Plaintiff offered an abundance of testimony to show general use by plaintiff of the word “Wards” in the advertisement and transaction of plaintiff’s business.

Defendant claims that none of the names, “Ward,” “Ward’s,” or “Wards” is registered as a trade-mark or trade-name and denies that the word “Ward’s” or “Ward” has acquired a secondary meaning. The defendant claims there are 12 firms in Michigan who use the name Ward as part of their firm name.

Defendant’s witness, S. H. Syde, testified that he was one of the 3 original founders of defendant company, and is a member of the board of directors and controller of said company, and further testified, “We” selected the name of defendant because “our type of operation * # * had to be unique; * * * we had to make a definite impression on the city of Flint. * * * We would have to have the shortest and most direct point that might impress the city of Flint. * * * We tried to get the punchiest name that would convey to the public in reading it that there was an affiliation between the furniture and appliance store, and emphasize the name. * * * We had to incorporate ‘washers’ and ‘radio dealers’ and wanted to give them the idea we were big dealers; and we wanted to get into furniture. So, we contracted the names, and got the name ‘Ward’s’ * * * but we have not spelled out ‘washers and radio dealers,’ as constituting the name ‘Ward’s.’ ”

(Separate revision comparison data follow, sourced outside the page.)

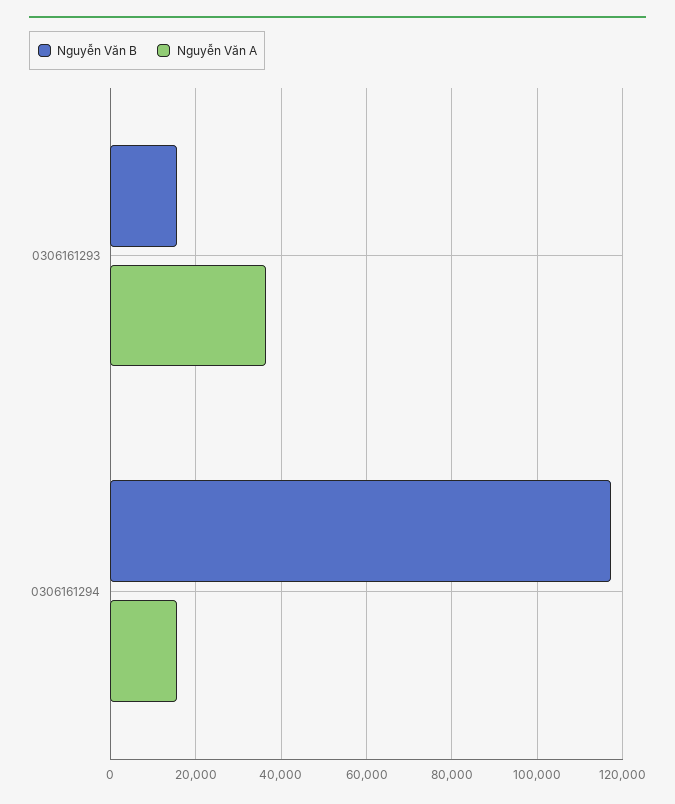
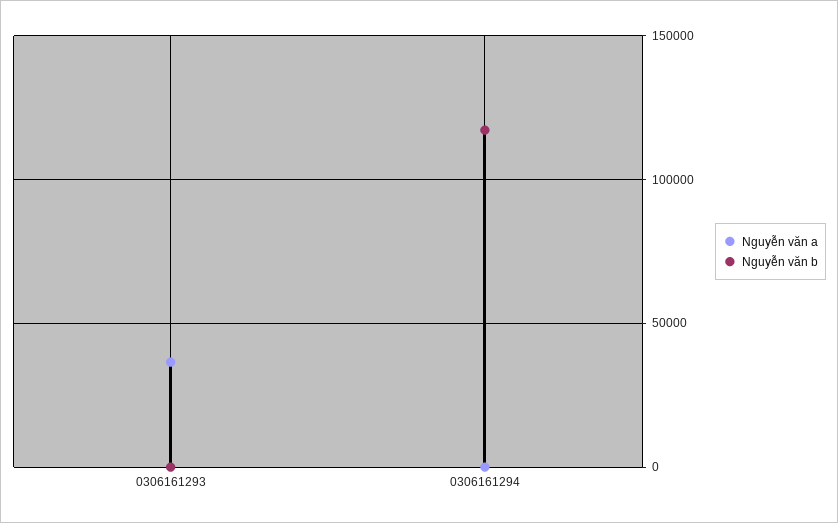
  {
    "Nguyễn Văn B": {
-     "0306161293": 16000,
+     "0306161293": 0,
      "0306161294": 118000
    },
    "Nguyễn Văn A": {
      "0306161293": 36000,
-     "0306161294": 16000
+     "0306161294": 0
    }
  }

Thus it appears that defendant’s claim for its selection of the word “Ward” as part of the name of its company is because the word is composed of the first letters of the 4 words, “washers and radio dealers.” It further appears that no one connected with defendant company bears the name Ward.

We have carefully considered the testimony in the case and we are convinced the word “Wards” has acquired a secondary meaning to indicate plaintiff, and that defendant’s use of the word Ward in its corporate name and in the advertisement of its business, leads to confusion and deception of the public and constitutes unfair business competition. It is not necessary to cite all the cases that bear upon the question of unfair use of names in business competition, but we especially have in mind what we said in Universal Credit Co. v. Dearborn Universal Underwriters Credit Corp., 309 Mich 608. In that case we quoted at page 618 the following portion of the Michigan statute as pertinent in that case:

“No corporation shall assume any name which is likely to mislead the public, or any name already in use by any other existing corporation of this State, or corporation lawfully carrying on business in this State, or so nearly similar thereto as to lead to confusion or deception.” CL 1948, § 450.6 (Stat Ann § 21.6).

We consider that the defendant, a Michigan corporation, falls within the inhibition of the statute just cited, for which reason and because of the unfair business competition as we have above recited, the decree appealed from is affirmed. Costs to plaintiff.

Boyles, C. J., and North, Dethmers, Carr, Btjshnell, and Sharpe, JJ., concurred. Btjtzel, J., did not sit.